§ Passage for review:
____

Twenty percent of the patients from Institution 1 were randomly selected for the internal validation cohort, and the rest of the patients from Institution 1 were grouped into the training cohort. The patients from Institution 2 were chosen as the external validation cohort. The detailed experimental flow is illustrated in Fig. 1.

Figure 1
figure 1

Flowchart illustrating the steps for developing the radiomic sensitivity prediction model, which includes patient categorization, tumor volume ROI delineation, model selection and output analysis. This flow chart shows the superiority of the neural network model in the end-to-end aspect. The prediction results can be obtained directly without the tedious feature extraction steps of machine learning. In practical applications, the generalization performance of the neural network model is also better.

Radiotherapy treatment and response assessment

All patients in our research accepted the localizing by Brilliance CT locator (Philps, UK) before radiotherapy. The main operating parameters: tube voltage: 140 kV; tube electric current: 500 mA; beam spacing: 0.625 layer thickness; rotation time: 0.5 s; matrix: 512 × 512; detector size: 24 mm. The scanning parameters: layer thickness ≤ 5 mm; interval ≤ 5 mm.

____

§ Brief 1:
Please print the stretch of the excerpt on radiotherapy response prediction from "Flowchart illustrating the" through "is also better.", word for word.
§ Brief 2:
Carry on the excerpt on radiotherapy response prediction, starting after its final sentence.

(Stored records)
____

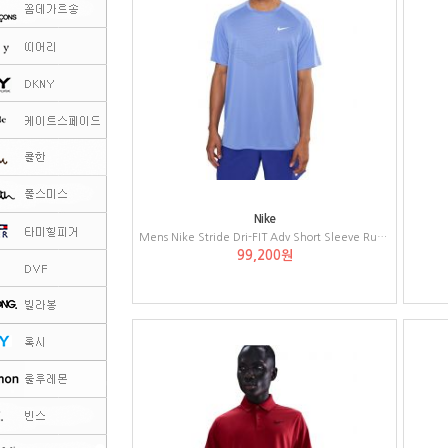
Nike
Mens Nike Stride Dri-FIT Adv Short Sleeve Running Top
99,200원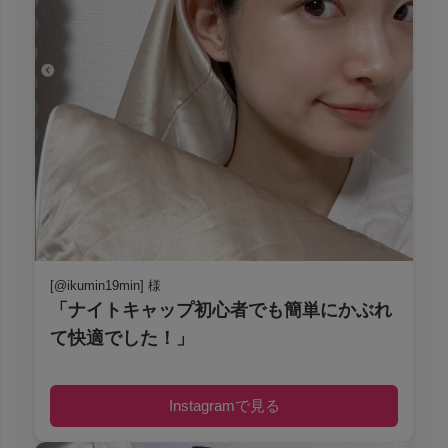
[@ikumin19min] 様
「ナイトキャップ初心者でも簡単にかぶれ
て快適でした！」
Instagramで見る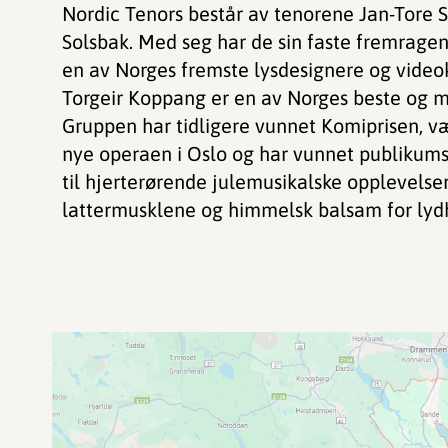
Nordic Tenors består av tenorene Jan-Tore S
Solsbak. Med seg har de sin faste fremrag
en av Norges fremste lysdesignere og video
Torgeir Koppang er en av Norges beste og mes
Gruppen har tidligere vunnet Komiprisen, v
nye operaen i Oslo og har vunnet publikums 
til hjerterørende julemusikalske opplevelse
lattermusklene og himmelsk balsam for lyd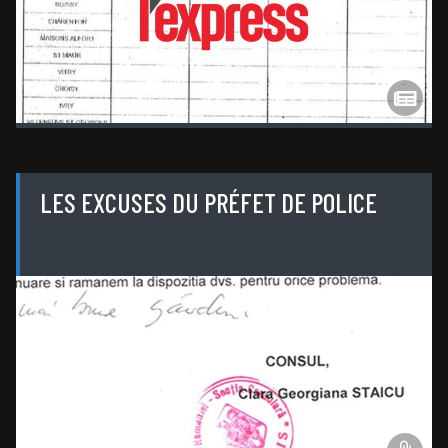
LES EXCUSES DU PRÉFET DE POLICE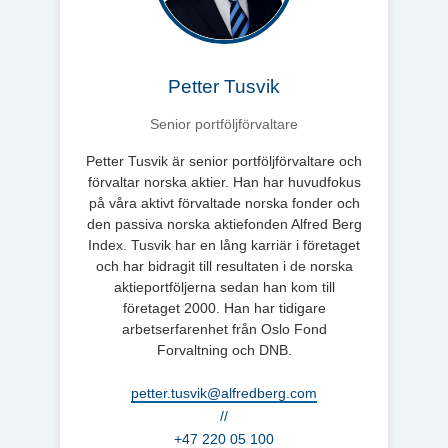
Petter Tusvik
Senior portföljförvaltare
Petter Tusvik är senior portföljförvaltare och
förvaltar norska aktier. Han har huvudfokus
på våra aktivt förvaltade norska fonder och
den passiva norska aktiefonden Alfred Berg
Index. Tusvik har en lång karriär i företaget
och har bidragit till resultaten i de norska
aktieportföljerna sedan han kom till
företaget 2000. Han har tidigare
arbetserfarenhet från Oslo Fond
Forvaltning och DNB.
petter.tusvik@alfredberg.com
//
+47 220 05 100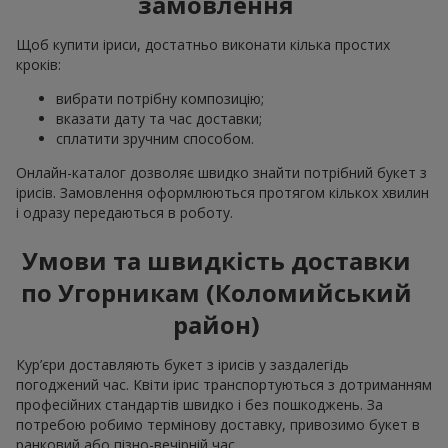
замовлення
Щоб купити іриси, достатньо виконати кілька простих
кроків:
вибрати потрібну композицію;
вказати дату та час доставки;
сплатити зручним способом.
Онлайн-каталог дозволяє швидко знайти потрібний букет з
ірисів. Замовлення оформлюються протягом кількох хвилин
і одразу передаються в роботу.
Умови та швидкість доставки
по Угорникам (Коломийський
район)
Кур’єри доставляють букет з ірисів у заздалегідь
погоджений час. Квіти ірис транспортуються з дотриманням
професійних стандартів швидко і без пошкоджень. За
потребою робимо термінову доставку, привозимо букет в
ранковий або пізно-вечірній час.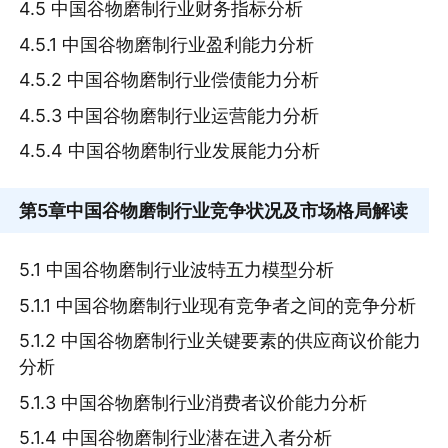
4.5 中国谷物磨制行业财务指标分析
4.5.1 中国谷物磨制行业盈利能力分析
4.5.2 中国谷物磨制行业偿债能力分析
4.5.3 中国谷物磨制行业运营能力分析
4.5.4 中国谷物磨制行业发展能力分析
第5章
中国谷物磨制行业竞争状况及市场格局解读
5.1 中国谷物磨制行业波特五力模型分析
5.1.1 中国谷物磨制行业现有竞争者之间的竞争分析
5.1.2 中国谷物磨制行业关键要素的供应商议价能力
分析
5.1.3 中国谷物磨制行业消费者议价能力分析
5.1.4 中国谷物磨制行业潜在进入者分析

____

§ Response box 1:
Flowchart illustrating the steps for developing the radiomic sensitivity prediction model, which includes patient categorization, tumor volume ROI delineation, model selection and output analysis. This flow chart shows the superiority of the neural network model in the end-to-end aspect. The prediction results can be obtained directly without the tedious feature extraction steps of machine learning. In practical applications, the generalization performance of the neural network model is also better.

§ Response box 2:
Before the scanning of CT, two radiotherapy technologists and doctors were required to accompany with the patients. All patients were required to fast for 4 to 6 h before CT scanning and drink 0.5 L of water during the scanning to make the esophagus dilated as much as possible. All patients were asked to hold their breath during using the multi-layer spiral CT machine to continuously scan the chest. The scanning range started from the upper edge of the supraclavicular fossa 5 cm above, down to the level of the 1st lumbar vertebra. Then the data of CT scanning was passed to the workstation for reconstruction.

All patients in this study received radical radiotherapy, with a dose of radiation ranging from 60 to 66 Gy at an energy of 6 MV, 1.8–2.0 Gy/fraction, 5 times per week. Organs at risk (OAR), including the bilateral lungs, spinal cord, gastric duct and heart, were outlined for protection. The maximum tolerated doses for key normal structures were as follows: spinal cord: < 40 Gy; heart V40 ≤ 30%; bilateral lungs: V20 ≤ 28% and V30 ≤ 20%; and stomach: V40 ≤ 40%. However, because the data were retrieved retrospectively, the actual dose of radiotherapy for each patient was slightly different. Despite this, each radiotherapy plan fell within the scope of the radical dose recommended by the NCCN guidelines20.

Imaging specialists assessed patients' imaging data to measure the tumor's maximum diameter in each plane recommended by RECIST 1.1 guidelines21. Then, the maximum diameter shrinkage rate of the tumor could be calculated (preradiotherapy maximum diameter/postradiotherapy maximum diameter), which is popularly used in clinical work to evaluate the treatment response. According to the maximum tumor diameter shrinkage rate for all patients, we selected 0.5 as the potential threshold to divide patients into two categories. After experiments, we chose the optimal cutoff value, which was 0.5 as the threshold to divide patients (tumor reduction rate greater than 50% and tumor reduction rate less than 50%).

Delineation of regions of interest (ROIs)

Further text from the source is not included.